2005-04-07 08:18:00

       
  

Apologia ao cão

Cães são os verdadeiros
cristãos.Não, não me processem, por gentileza.Falo no bom sentido.Tenho
certa estima exacerbada por cães, quase tão grande quanto  a que
tenho pelos cristãos e o resto da humanidade.Há algo de generosidade
plena, de um sentimento de doação sem prerrogativas em um cão, que pode
ser chutado por alguém e no momento seguinte perdoar o agressor e correr
para ele abanando o rabinho ,com a língua para fora.Sinceramente, não
conheço nenhuma alma humana, por mais caridosa que seja, capaz de um
gesto de tamanha generosidade e complacência.Cães são essencialmente
puros, desprovidos do pecado original.Cães não traem.Nunca houve uma
cadela chamada ‘’Eva’’ que ofereceu ao seu cão um ossinho conspurcado e
pleno de pecado.Não há pecado canino, não há o reconhecimento
metafísico do erro.Apenas a visão da virtude.Por isto, cães são os
cristãos ideais.

**Atividade 1**
De acordo com o texto de origem, o que um cão pode fazer logo depois de ser chutado por alguém?
**Atividade 2**
Resuma o texto de origem em duas frases.

**Os dados**
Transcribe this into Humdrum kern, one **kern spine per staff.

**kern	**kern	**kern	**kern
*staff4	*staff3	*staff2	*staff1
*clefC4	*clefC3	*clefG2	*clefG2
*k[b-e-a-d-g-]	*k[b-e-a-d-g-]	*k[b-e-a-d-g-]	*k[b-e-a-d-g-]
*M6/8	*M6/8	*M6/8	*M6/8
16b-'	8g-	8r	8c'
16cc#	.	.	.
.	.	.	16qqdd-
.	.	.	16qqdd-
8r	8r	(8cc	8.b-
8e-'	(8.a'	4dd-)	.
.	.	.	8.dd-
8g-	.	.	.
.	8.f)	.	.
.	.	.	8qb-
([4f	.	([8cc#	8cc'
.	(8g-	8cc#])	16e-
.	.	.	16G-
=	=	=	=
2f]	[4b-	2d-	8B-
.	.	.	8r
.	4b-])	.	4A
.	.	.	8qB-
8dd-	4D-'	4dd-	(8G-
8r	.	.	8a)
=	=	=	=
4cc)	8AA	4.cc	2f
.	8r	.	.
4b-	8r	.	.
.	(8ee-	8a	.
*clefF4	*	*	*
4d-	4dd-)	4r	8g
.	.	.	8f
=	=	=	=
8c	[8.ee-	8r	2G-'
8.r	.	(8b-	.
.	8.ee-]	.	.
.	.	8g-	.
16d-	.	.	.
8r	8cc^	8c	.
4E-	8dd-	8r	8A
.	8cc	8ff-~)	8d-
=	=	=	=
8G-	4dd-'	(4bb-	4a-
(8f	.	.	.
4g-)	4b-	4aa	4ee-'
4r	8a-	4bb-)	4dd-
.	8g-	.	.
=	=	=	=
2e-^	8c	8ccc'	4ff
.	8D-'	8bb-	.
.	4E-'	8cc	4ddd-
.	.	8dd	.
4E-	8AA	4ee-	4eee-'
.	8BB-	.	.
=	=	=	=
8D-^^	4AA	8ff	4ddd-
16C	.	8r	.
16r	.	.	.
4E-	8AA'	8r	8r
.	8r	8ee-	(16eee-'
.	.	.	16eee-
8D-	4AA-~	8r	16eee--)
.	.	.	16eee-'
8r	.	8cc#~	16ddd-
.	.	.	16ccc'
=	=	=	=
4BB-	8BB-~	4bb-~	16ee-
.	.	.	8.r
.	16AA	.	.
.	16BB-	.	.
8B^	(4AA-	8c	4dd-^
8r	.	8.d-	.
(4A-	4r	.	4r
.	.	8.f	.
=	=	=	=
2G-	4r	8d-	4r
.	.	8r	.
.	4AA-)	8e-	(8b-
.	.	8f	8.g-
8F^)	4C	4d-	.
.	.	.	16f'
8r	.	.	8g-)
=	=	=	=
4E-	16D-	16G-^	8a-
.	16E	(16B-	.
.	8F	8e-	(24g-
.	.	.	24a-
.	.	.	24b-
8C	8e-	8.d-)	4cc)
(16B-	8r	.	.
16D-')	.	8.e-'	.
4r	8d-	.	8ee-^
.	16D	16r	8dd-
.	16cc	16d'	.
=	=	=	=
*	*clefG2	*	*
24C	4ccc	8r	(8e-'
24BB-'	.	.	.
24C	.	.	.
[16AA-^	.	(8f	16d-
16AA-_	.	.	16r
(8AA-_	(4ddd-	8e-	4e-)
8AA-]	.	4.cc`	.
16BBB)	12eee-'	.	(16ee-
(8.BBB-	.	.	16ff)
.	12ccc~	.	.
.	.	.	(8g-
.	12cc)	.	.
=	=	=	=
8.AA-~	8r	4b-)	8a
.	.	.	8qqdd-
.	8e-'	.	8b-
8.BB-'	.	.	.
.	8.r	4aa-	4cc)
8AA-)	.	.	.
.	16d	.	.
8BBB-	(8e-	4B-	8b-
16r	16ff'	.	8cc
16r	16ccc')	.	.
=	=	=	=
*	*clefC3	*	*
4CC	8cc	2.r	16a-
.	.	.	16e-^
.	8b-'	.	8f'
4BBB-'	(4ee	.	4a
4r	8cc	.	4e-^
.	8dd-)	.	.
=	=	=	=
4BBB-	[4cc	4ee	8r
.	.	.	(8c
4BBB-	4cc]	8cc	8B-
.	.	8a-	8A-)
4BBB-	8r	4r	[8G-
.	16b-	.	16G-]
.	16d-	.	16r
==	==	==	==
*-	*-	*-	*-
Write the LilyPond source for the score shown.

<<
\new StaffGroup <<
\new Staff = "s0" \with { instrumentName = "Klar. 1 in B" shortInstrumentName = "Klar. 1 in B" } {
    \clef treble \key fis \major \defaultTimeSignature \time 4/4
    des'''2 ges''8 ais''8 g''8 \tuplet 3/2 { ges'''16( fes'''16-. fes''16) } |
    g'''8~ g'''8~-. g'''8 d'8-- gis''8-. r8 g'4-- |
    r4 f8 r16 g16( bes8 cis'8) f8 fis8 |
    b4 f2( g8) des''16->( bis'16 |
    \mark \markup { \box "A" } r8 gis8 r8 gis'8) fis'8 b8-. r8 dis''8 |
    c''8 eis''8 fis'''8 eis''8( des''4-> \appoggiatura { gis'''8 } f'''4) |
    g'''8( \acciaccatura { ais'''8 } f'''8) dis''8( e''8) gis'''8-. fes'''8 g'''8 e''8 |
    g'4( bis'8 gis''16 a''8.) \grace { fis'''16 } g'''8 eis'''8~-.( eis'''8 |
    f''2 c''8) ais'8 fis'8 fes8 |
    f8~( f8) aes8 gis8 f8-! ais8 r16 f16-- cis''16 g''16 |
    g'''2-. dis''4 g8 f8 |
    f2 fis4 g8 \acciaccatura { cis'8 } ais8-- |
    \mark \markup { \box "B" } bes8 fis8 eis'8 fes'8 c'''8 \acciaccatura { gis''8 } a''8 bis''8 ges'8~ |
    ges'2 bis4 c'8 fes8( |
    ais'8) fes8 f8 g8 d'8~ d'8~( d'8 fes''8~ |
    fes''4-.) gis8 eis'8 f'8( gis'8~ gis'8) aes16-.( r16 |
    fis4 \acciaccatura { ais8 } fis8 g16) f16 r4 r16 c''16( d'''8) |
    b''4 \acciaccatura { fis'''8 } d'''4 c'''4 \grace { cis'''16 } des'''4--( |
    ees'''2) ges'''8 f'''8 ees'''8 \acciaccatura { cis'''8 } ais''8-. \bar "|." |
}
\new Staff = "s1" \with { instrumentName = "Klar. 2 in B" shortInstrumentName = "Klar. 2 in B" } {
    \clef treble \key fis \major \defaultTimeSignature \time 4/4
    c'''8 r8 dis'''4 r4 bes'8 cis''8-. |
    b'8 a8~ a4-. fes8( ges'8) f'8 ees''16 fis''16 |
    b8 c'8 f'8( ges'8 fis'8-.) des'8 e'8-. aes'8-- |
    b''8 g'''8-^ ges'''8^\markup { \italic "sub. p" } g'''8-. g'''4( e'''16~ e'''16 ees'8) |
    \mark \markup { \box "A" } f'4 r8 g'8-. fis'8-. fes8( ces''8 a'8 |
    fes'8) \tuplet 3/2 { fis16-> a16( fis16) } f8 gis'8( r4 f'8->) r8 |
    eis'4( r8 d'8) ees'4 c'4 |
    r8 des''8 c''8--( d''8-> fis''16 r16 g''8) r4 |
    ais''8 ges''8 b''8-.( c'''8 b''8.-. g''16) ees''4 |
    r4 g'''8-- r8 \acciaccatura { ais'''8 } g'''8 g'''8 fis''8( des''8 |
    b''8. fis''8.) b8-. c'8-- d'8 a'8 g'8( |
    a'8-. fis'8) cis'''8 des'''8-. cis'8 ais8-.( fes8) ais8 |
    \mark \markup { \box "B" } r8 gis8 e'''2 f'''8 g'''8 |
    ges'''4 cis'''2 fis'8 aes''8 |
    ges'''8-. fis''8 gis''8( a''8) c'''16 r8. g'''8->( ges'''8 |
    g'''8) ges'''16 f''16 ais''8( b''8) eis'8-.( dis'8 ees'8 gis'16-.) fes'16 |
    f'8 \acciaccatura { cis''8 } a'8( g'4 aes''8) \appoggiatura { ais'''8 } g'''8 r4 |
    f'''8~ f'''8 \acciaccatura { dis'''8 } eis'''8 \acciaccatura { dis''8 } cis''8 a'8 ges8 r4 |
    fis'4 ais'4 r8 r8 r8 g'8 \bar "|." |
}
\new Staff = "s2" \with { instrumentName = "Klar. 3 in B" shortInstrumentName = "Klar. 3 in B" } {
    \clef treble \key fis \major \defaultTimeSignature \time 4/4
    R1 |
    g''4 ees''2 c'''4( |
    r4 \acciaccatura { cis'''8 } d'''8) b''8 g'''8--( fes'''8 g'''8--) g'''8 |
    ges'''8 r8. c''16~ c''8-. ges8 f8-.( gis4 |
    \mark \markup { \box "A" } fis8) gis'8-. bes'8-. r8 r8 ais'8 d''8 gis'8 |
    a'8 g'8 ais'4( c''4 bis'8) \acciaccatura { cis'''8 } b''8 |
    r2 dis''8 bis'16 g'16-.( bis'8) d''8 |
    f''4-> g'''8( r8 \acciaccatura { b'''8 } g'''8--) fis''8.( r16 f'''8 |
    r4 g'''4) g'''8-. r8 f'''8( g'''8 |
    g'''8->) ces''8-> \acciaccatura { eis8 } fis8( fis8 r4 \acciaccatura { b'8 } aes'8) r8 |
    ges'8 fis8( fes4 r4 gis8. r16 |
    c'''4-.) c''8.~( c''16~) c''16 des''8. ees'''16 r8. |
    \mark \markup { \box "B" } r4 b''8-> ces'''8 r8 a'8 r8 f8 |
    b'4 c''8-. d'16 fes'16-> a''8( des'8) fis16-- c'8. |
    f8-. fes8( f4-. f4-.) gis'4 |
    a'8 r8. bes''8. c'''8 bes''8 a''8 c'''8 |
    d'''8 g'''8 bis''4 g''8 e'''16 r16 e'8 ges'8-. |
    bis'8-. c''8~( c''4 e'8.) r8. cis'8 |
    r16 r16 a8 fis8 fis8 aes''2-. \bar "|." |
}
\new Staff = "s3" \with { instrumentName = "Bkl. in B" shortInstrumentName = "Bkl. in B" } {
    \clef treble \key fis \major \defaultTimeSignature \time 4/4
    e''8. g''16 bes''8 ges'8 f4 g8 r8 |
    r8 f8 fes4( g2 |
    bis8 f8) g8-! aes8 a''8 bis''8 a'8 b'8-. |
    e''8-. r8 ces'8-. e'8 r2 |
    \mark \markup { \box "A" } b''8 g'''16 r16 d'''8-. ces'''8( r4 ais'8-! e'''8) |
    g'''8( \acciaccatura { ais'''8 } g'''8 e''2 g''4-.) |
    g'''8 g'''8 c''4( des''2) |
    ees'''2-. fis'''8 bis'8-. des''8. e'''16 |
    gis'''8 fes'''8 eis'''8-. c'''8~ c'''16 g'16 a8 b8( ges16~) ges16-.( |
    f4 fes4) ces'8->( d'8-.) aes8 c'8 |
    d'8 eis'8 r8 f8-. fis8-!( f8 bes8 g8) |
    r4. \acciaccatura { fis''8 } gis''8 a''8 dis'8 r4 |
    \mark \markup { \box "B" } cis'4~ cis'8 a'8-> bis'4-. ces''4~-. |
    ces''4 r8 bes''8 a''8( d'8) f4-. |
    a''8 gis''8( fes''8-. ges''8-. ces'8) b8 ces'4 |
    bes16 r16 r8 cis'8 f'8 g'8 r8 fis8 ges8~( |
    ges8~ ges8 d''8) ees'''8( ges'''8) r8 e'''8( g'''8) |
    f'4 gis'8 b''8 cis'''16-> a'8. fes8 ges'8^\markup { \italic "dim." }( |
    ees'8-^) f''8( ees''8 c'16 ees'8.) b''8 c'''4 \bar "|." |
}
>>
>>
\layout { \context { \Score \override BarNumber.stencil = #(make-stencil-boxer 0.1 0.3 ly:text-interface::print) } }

**Resposta escrita 1**
Ele pode perdoar o agressor no momento seguinte e correr para ele abanando o rabinho, com a língua para fora.

**Resposta escrita 2**
O texto afirma que cães são os verdadeiros cristãos, pois há neles uma generosidade plena, capaz de perdoar até quem os chuta. Acrescenta que cães são puros, desprovidos do pecado original, não traem e têm apenas a visão da virtude, sendo por isso os cristãos ideais.